§ **PASSAGE GIVEN**
— Begin —
Husayn attended the Islamic summit in Saudi Arabia in January 1981 and then made another trip to the Gulf, including Saudi Arabia, in mid-May 1981. In the meantime, the Gulf Cooperation Council had been established and Husayn reportedly made a bid for associate membership, offering military assistance to "douse any future revolutionary fires in the Gulf," 22 presumably along the lines of what Jordan had done previously in Dhofar and between the two Yemens. (It will be recalled that only a year earlier, in response to the fall of the Shah and the Soviet invasion of Afghanistan, the United States had proposed the formation and dispatch of a Rapid Deployment Force for use in the Gulf.) In early April, the king had announced a plan that included a number of points dealing with security in the Middle East, the most important of which were the principles of neutrality of the Gulf, Gulf state self-reliance for defense, and the rejection of the use of the oil weapon. 23 Nonetheless, despite his interest and his country's past contributions to Gulf security, Husayn's request for membership in the GCC was ignored.
— End —
§ **DATA ROWS**
— Begin —
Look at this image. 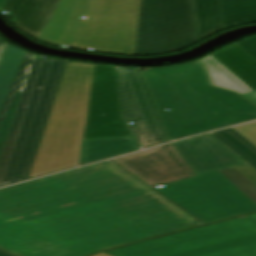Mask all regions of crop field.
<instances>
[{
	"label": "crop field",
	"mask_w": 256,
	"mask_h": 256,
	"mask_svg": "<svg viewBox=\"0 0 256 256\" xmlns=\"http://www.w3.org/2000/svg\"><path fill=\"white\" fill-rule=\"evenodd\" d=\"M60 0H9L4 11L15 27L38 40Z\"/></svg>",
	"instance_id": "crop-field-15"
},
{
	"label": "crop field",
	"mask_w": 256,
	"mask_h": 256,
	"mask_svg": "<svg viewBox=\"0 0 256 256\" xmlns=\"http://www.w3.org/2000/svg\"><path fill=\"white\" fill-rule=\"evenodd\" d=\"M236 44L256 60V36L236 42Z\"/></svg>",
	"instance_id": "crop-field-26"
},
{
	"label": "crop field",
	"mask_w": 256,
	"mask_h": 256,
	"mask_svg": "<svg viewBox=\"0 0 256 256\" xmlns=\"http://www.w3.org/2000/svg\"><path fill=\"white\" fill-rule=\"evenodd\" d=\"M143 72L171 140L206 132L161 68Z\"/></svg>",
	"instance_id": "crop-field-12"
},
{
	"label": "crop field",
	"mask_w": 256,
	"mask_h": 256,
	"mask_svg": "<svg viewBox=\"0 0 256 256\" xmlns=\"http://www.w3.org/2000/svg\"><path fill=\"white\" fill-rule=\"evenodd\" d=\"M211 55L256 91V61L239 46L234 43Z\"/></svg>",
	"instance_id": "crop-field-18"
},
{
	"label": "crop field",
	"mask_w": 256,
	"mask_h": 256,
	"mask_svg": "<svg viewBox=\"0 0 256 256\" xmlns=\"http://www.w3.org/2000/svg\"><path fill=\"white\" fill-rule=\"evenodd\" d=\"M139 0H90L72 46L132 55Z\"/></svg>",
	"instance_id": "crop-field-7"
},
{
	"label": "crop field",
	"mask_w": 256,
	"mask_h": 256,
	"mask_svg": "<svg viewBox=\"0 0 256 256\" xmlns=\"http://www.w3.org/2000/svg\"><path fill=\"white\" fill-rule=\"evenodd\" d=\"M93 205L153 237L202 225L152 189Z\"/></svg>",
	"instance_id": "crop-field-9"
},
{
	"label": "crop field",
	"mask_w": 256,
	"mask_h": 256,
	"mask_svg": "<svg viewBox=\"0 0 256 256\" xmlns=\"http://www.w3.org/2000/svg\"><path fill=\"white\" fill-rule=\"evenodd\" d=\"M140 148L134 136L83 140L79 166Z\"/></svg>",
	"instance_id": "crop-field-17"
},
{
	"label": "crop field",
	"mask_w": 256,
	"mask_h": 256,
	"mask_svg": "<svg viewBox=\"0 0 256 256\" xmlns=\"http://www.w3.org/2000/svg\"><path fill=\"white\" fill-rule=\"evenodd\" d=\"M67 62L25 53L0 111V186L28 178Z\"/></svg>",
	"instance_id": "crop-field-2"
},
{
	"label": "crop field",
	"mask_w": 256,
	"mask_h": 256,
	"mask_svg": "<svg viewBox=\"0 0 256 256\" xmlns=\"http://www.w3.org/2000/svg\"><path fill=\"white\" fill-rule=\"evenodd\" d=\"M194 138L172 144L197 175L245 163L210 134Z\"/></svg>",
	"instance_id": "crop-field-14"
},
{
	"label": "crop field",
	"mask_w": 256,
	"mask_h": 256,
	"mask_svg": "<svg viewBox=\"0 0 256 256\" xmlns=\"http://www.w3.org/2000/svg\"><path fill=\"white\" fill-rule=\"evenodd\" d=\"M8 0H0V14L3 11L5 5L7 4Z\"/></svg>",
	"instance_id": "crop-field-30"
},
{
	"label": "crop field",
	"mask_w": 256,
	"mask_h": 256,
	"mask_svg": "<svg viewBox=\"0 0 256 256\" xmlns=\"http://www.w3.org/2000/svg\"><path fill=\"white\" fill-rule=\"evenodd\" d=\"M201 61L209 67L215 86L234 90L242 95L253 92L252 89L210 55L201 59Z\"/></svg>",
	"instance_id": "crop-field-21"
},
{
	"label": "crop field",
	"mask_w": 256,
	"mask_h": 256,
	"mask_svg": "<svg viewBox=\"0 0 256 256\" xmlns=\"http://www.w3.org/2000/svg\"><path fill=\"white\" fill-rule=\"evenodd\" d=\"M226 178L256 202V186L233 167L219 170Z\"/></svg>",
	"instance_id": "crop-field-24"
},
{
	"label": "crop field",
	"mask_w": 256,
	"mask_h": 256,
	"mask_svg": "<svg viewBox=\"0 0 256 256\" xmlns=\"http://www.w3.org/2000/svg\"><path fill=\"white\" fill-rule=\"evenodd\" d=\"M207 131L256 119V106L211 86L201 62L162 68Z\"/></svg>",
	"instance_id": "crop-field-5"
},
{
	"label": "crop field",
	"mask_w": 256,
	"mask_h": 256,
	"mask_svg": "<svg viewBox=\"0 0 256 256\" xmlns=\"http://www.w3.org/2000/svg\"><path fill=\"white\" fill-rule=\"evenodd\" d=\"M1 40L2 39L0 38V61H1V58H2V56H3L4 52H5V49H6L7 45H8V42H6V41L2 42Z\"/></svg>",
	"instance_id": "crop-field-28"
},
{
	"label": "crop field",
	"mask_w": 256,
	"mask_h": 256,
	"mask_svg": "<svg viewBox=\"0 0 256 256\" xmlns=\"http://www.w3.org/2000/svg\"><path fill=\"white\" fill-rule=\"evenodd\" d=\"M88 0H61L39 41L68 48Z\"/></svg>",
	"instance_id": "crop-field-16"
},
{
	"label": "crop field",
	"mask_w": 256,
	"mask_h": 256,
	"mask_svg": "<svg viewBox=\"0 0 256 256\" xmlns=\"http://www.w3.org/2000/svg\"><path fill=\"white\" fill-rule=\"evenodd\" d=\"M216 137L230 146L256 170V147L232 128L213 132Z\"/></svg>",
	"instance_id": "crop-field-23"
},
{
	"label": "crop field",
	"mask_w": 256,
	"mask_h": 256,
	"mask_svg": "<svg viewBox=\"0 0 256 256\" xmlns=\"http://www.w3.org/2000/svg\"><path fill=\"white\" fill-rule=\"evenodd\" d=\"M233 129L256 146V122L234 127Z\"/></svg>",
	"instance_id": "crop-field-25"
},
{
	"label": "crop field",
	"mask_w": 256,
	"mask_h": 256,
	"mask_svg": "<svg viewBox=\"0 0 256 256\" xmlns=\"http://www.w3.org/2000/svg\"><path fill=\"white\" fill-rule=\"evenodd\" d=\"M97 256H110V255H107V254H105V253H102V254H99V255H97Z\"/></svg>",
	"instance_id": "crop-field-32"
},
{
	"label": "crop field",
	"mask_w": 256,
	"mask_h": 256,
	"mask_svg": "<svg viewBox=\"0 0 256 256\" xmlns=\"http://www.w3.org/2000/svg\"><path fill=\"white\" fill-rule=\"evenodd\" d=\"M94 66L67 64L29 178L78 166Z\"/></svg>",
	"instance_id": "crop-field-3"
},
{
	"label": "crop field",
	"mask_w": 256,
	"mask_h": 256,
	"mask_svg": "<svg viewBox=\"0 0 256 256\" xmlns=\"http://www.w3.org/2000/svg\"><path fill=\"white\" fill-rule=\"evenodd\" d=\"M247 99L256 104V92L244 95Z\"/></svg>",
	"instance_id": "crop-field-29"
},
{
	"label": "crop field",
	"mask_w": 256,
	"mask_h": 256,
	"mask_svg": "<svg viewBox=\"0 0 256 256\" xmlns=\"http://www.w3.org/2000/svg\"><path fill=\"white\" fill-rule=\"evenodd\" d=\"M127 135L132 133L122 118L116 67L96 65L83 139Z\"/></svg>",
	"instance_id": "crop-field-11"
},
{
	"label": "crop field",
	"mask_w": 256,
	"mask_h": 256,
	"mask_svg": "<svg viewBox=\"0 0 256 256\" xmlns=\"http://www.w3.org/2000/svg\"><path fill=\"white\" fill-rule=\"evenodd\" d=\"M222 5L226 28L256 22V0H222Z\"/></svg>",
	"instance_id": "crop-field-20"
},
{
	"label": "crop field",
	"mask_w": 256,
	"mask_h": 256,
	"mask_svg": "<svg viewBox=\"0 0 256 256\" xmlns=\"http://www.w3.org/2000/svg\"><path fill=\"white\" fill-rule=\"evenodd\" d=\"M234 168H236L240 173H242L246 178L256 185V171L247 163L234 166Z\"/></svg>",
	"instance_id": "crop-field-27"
— End —
§ **TASK DETAILS**
Reproduce, word for word and in full, the passage about Husayn's 1981 approach to the Gulf states.

§ **RESPONSE TO THIS EXERCISE**
Husayn attended the Islamic summit in Saudi Arabia in January 1981 and then made another trip to the Gulf, including Saudi Arabia, in mid-May 1981. In the meantime, the Gulf Cooperation Council had been established and Husayn reportedly made a bid for associate membership, offering military assistance to "douse any future revolutionary fires in the Gulf," 22 presumably along the lines of what Jordan had done previously in Dhofar and between the two Yemens. (It will be recalled that only a year earlier, in response to the fall of the Shah and the Soviet invasion of Afghanistan, the United States had proposed the formation and dispatch of a Rapid Deployment Force for use in the Gulf.) In early April, the king had announced a plan that included a number of points dealing with security in the Middle East, the most important of which were the principles of neutrality of the Gulf, Gulf state self-reliance for defense, and the rejection of the use of the oil weapon. 23 Nonetheless, despite his interest and his country's past contributions to Gulf security, Husayn's request for membership in the GCC was ignored.